According to the CDC, quoting scientists, Monkeypox disease occurs when a person comes into contact with the virus from an animal, human, or materials contaminated with the virus. The virus enters the body through broken skin (even if not visible), respiratory tract or the mucous membranes (eyes, nose, or mouth). Animal-to-human transmission may occur by bite or scratch, bush meat preparation, direct contact with body fluids or lesion material, or indirect contact with lesion material, such as through contaminated bedding. Human-to-human transmission is thought to occur primarily through large respiratory droplets. Respiratory droplets generally cannot travel more than a few feet. So prolonged face-to-face contact is required.
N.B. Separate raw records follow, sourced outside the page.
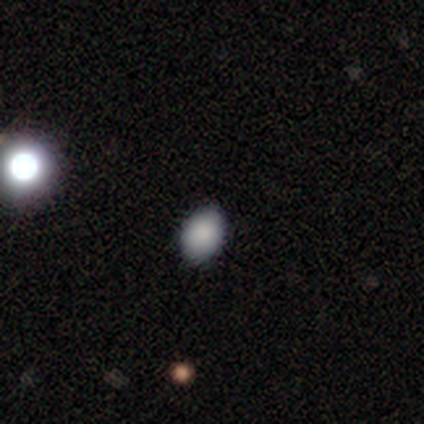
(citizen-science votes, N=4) Q: Smooth or featured?
A: smooth (50%); runner-up: featured or disk (25%)
Q: How rounded?
A: round (50%); tied with: in between (50%)
Q: Merging?
A: none (67%); runner-up: minor disturbance (33%)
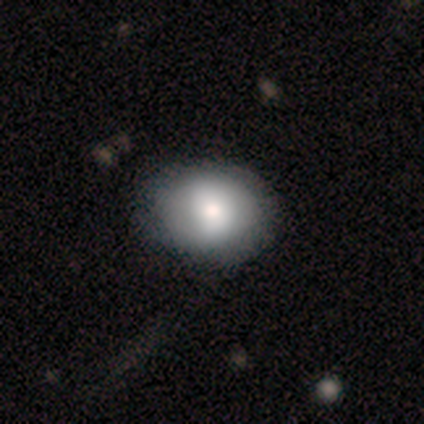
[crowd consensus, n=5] Smooth or featured? 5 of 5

Other human-to-human methods of transmission include direct contact with body fluids or lesion material, and indirect contact with lesion material, such as through contaminated clothing or linens.
In Africa, monkeypox has been shown to cause death in as many as 1 in 10 persons who contact the disease, with most deaths occurring in younger age groups. There is no treatment or vaccine available although prior smallpox vaccination was highly effective in preventing monkeypox as well.
In the continent, monkeypox infection has been found in many animal species: rope squirrels, tree squirrels, Gambian rats, striped mice, dormice and primates. Doubts continue on the natural history of the virus and further studies are needed to identify the exact reservoir of the monkeypox virus and how it is maintained in nature.
In the USA, the virus is thought to have been transmitted from African animals to a number of vulnerable non-African species (like steppe dogs) with which they were co-housed.
As a control measure, Minister of Health, Prof. Isaac Adewole advised Nigerians to stop eating dead animals, bush meat, particularly monkeys, as Nigerian health authorities launch measures to curb the spread of the disease.
The minister also urged anyone with the symptoms of the disease to immediately report to the nearest health facility, while advising health workers to maintain a high index of suspicion and observe safety precautions.
He warned that there is no known treatment or preventive vaccines, hence people should be on the alert and avoid crowded places as much as possible.
Furthermore, the health ministry warned that close physical contact with monkeypox infected people should be avoided, while gloves and protective equipment should be worn when taking care of ill people.
The ministry also recommended that regular hand washing should be carried out after caring for or visiting sick people.